=== Textauszug ===

Die Regellosigkeit der muslimischen männlichen Jugendlichen wird also hervorgerufen durch einen Konflikt zwischen den zwei Regelmustern, denen sie sich gegenübersehen, dem des Elternhaus und dem in unserer Gesellschaft gültigen.

Der Konflikt wird hervorgerufen durch zwei verschiedene Muster der Überwachung von Regeln: Während beispielsweise türkische Jugendliche in der Familie durch äußere Kontrolle reglementiert werden, existiert dieses Muster in der deutschen Gesellschaft und in der Schule nicht. Dieses Fehlen der äußeren Kontrolle verunsichert die Jugendlichen sehr, weil sie durch den fehlenden Außendruck ständig in der Gefahr sind, die Normen, die in der deutschen Gesellschaft gelten, zu übertreten.

===

● **Arbeitsaufträge**:
A - Wodurch werden türkische Jugendliche in der Familie laut dem Text über den Regelkonflikt reglementiert?
B - Schreibe den Text über den Regelkonflikt im Anschluss an seinen letzten Satz weiter.

=== Auszug Datensatz ===

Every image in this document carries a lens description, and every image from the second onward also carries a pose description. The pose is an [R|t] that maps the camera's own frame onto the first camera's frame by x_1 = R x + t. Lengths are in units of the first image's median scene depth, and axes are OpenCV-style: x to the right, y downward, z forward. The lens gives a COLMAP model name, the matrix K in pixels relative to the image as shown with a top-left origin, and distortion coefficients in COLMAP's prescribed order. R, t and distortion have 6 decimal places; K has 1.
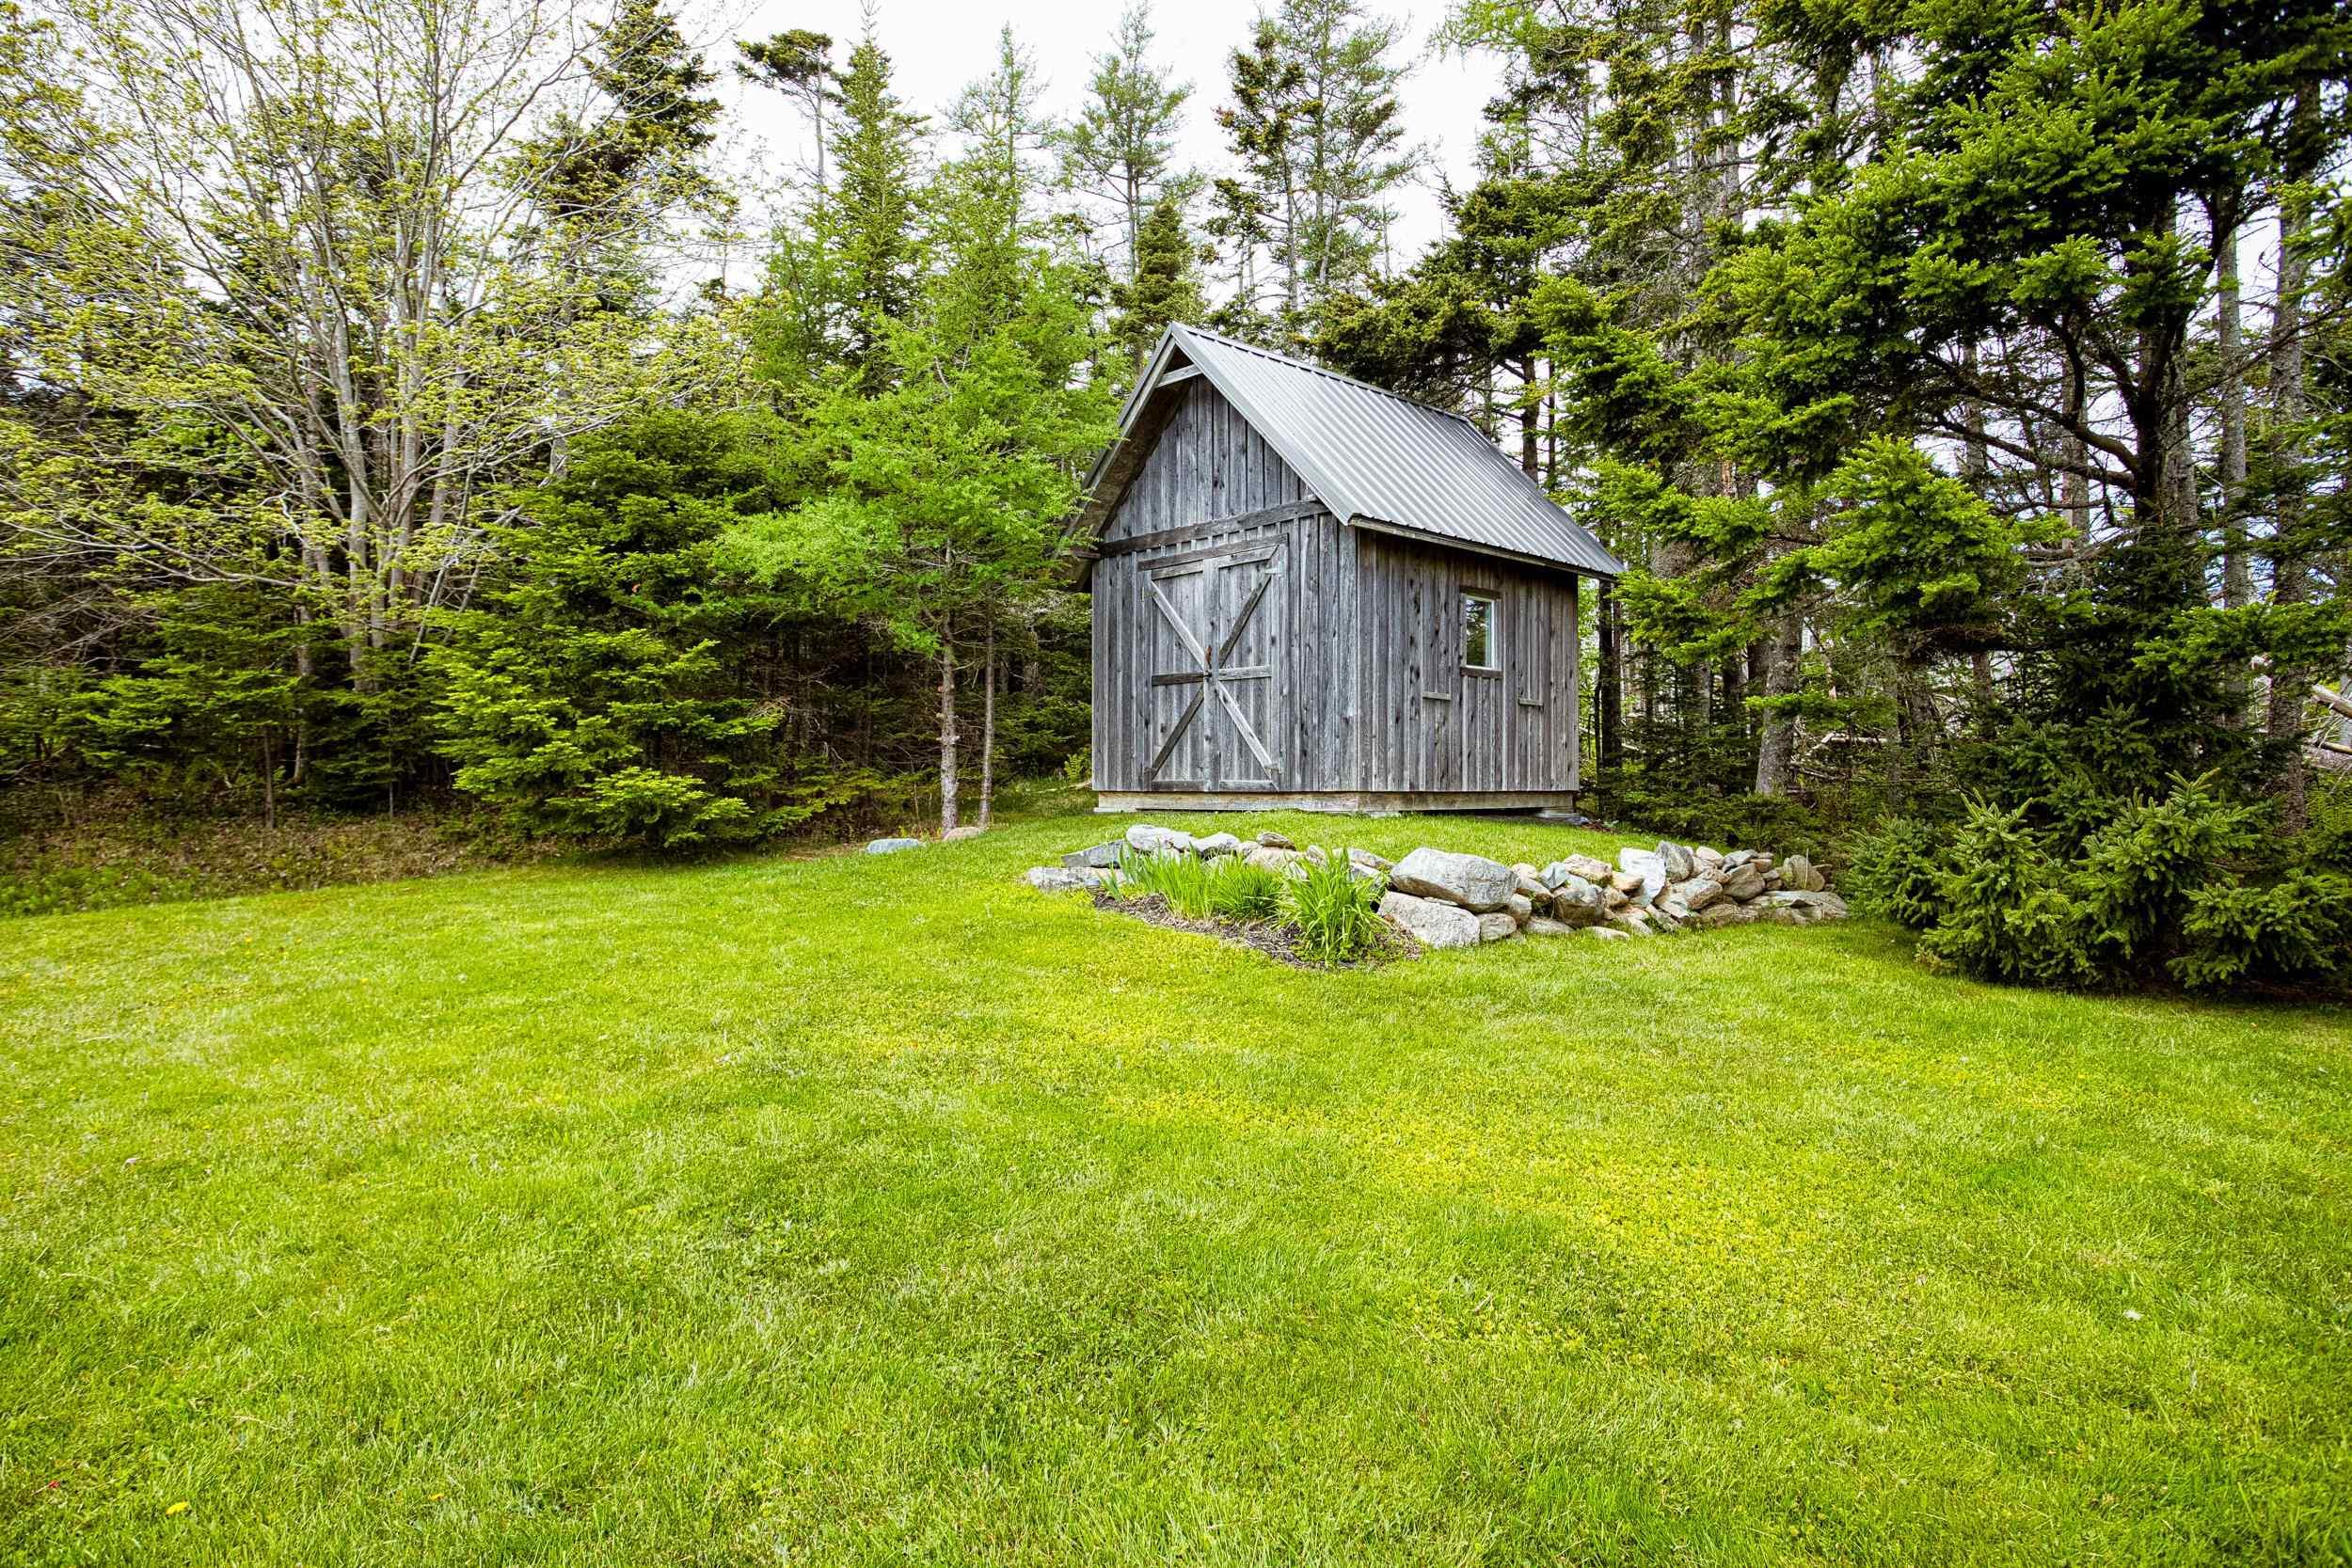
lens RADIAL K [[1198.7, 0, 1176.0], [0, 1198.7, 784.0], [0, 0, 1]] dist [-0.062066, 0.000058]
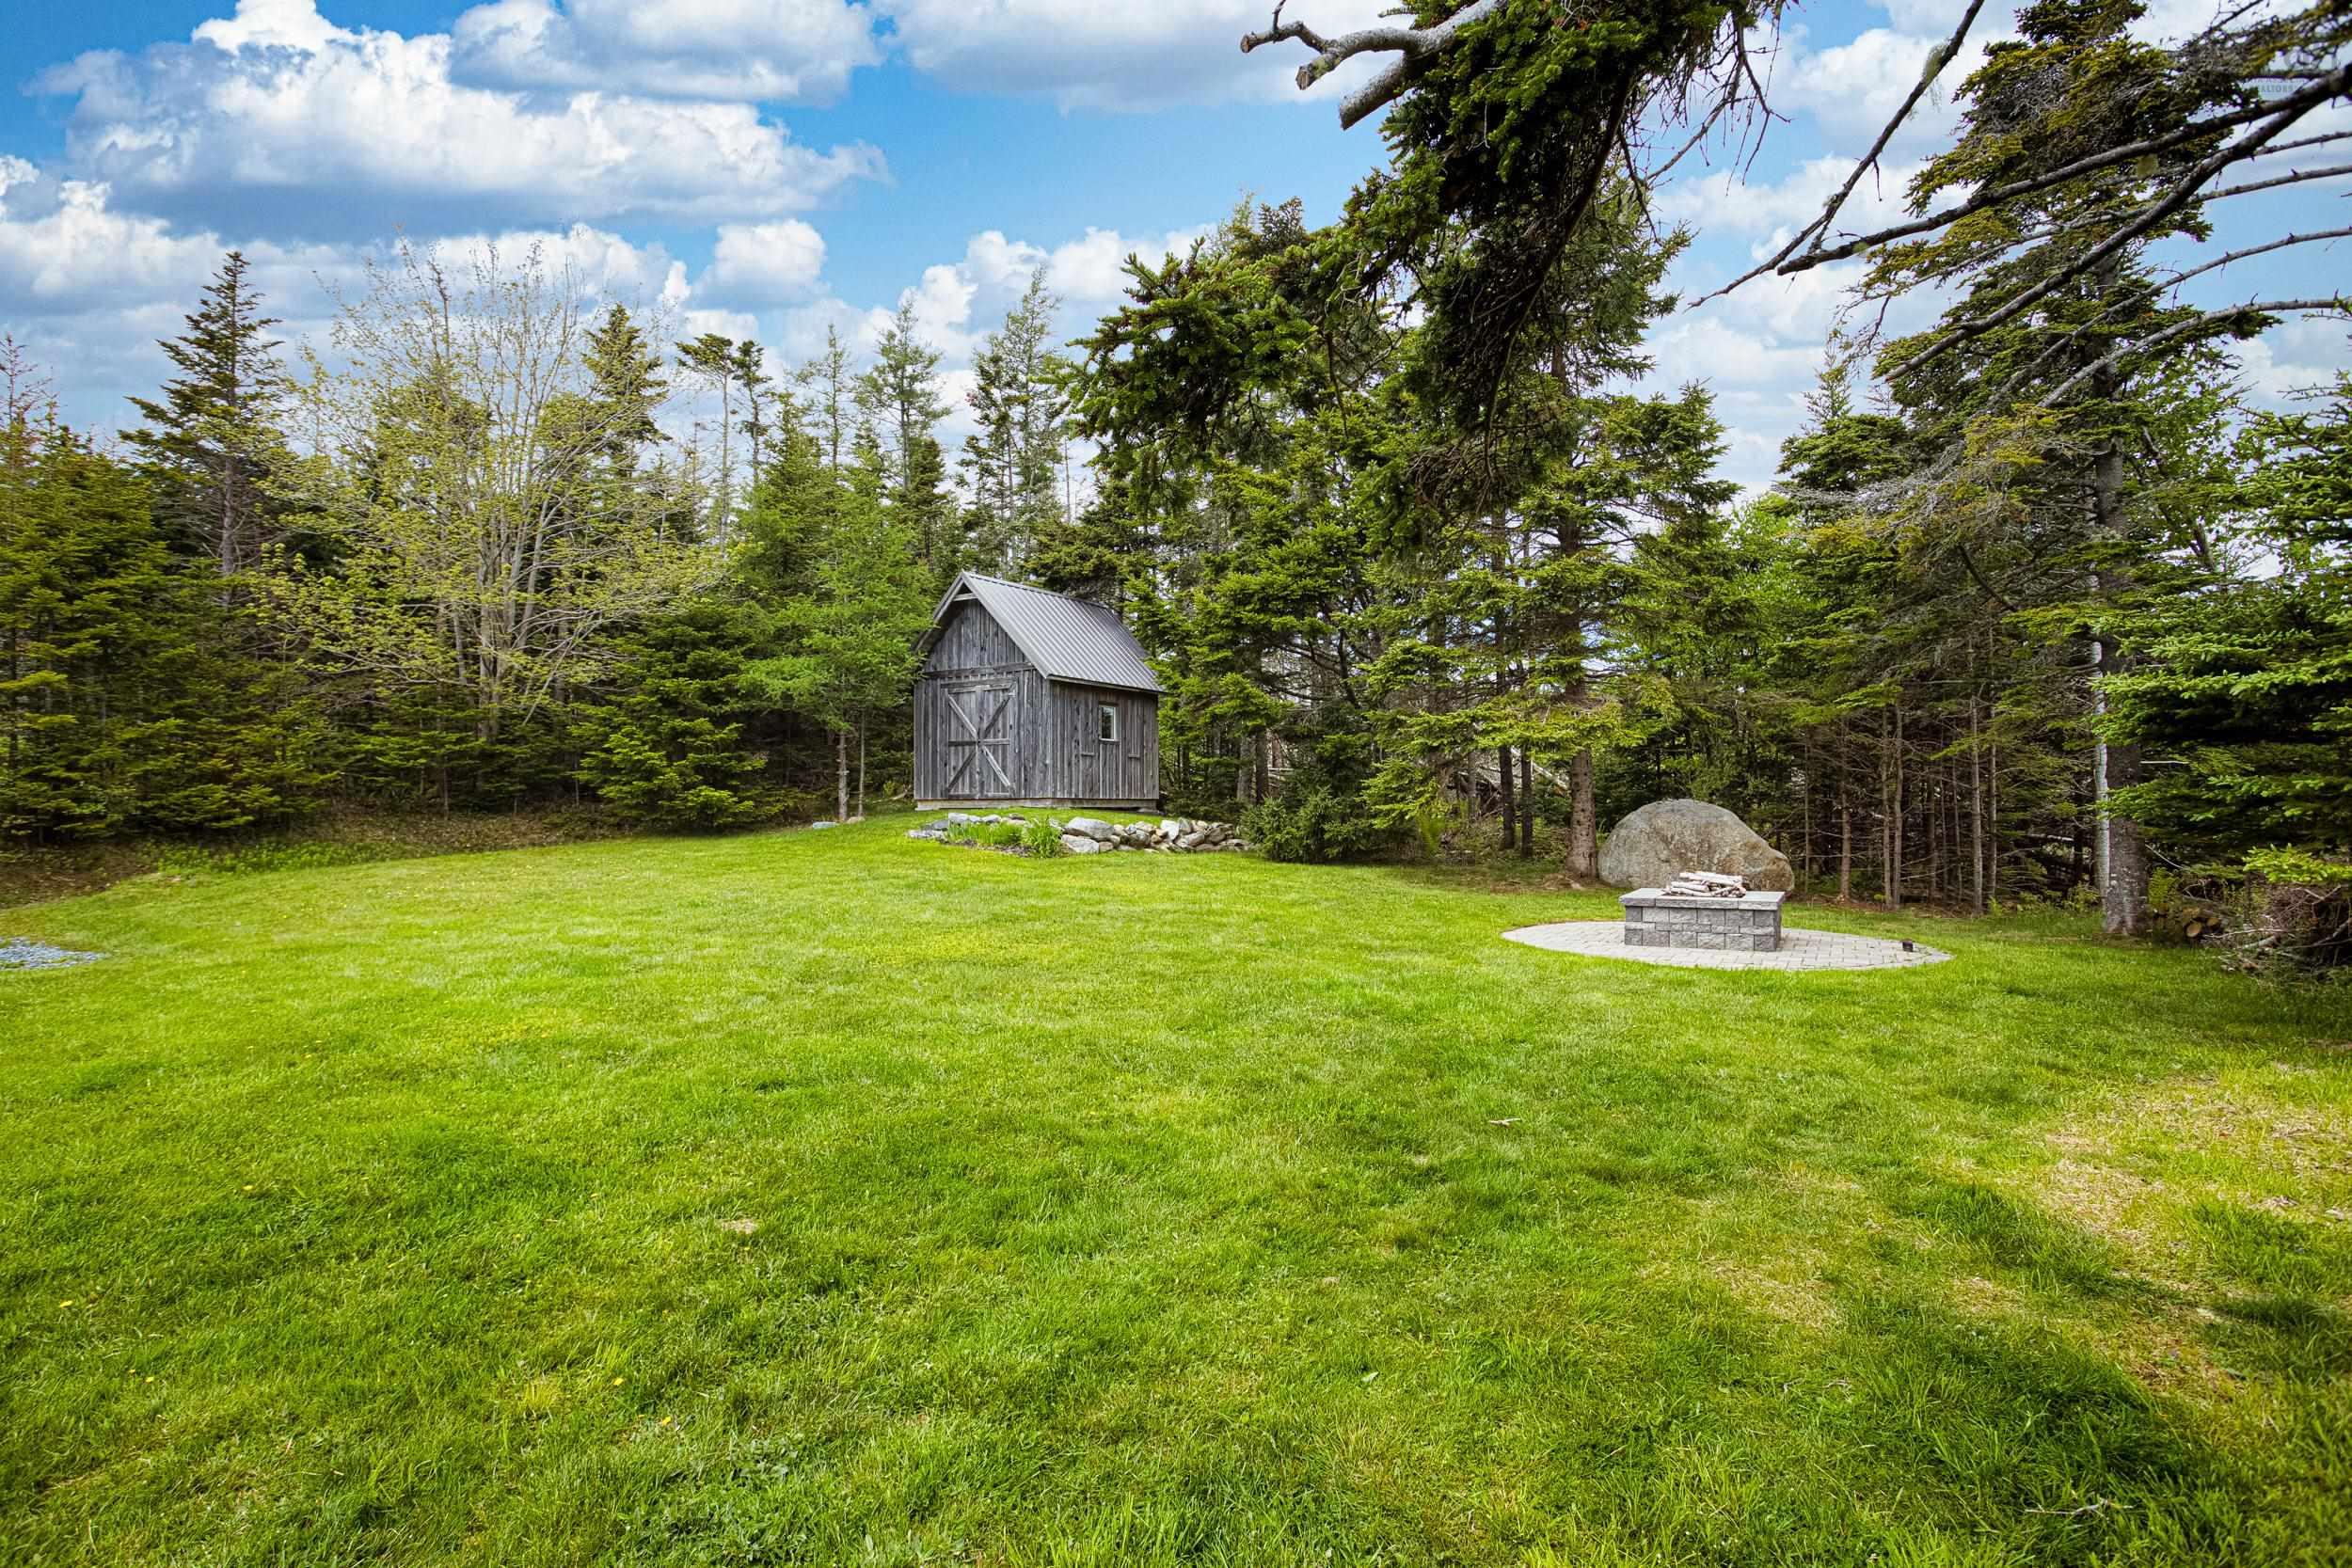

===

● **Musterlösungen**:
A - Durch äußere Kontrolle.

B -
Das bedeutet, daß die beiden Teilgruppen von Jugendlichen mit der Art und Weise, wie bei uns ein soziales Miteinander gesichert, ausgehandelt, stabilisiert wird, aus unterschiedlichen Gründen Schwierigkeiten haben, zurechtzukommen. Im Effekt sind beide dadurch verunsichert, daß Regeln nur implizit sind: Man muß sie suchen, ertasten. Aber eigentlich sind diese Jugendlichen darauf angewiesen, daß sie Regeln vorfinden, an die sie sich halten können. Aber erst, wenn sie schon viel zu weit gegangen sind, erfahren sie, daß plötzlich beispielsweise das Strafrecht zuschlägt.

Auch hier ist eine pädagogische Intervention unumgänglich. Die Spielregeln müssen wieder explizit und transparent erfahrbar werden.

Soziale Konflikte, die im pädagogischen Raum auftreten, müssen ausgetragen und nicht weggedrängt werden. Kommt es also zu Auseinandersetzungen zwischen Jugendlichen, zu gewalttätigen Übergriffen, dann darf der Pädagoge nicht weggucken, sondern muß aufarbeiten, was passiert ist.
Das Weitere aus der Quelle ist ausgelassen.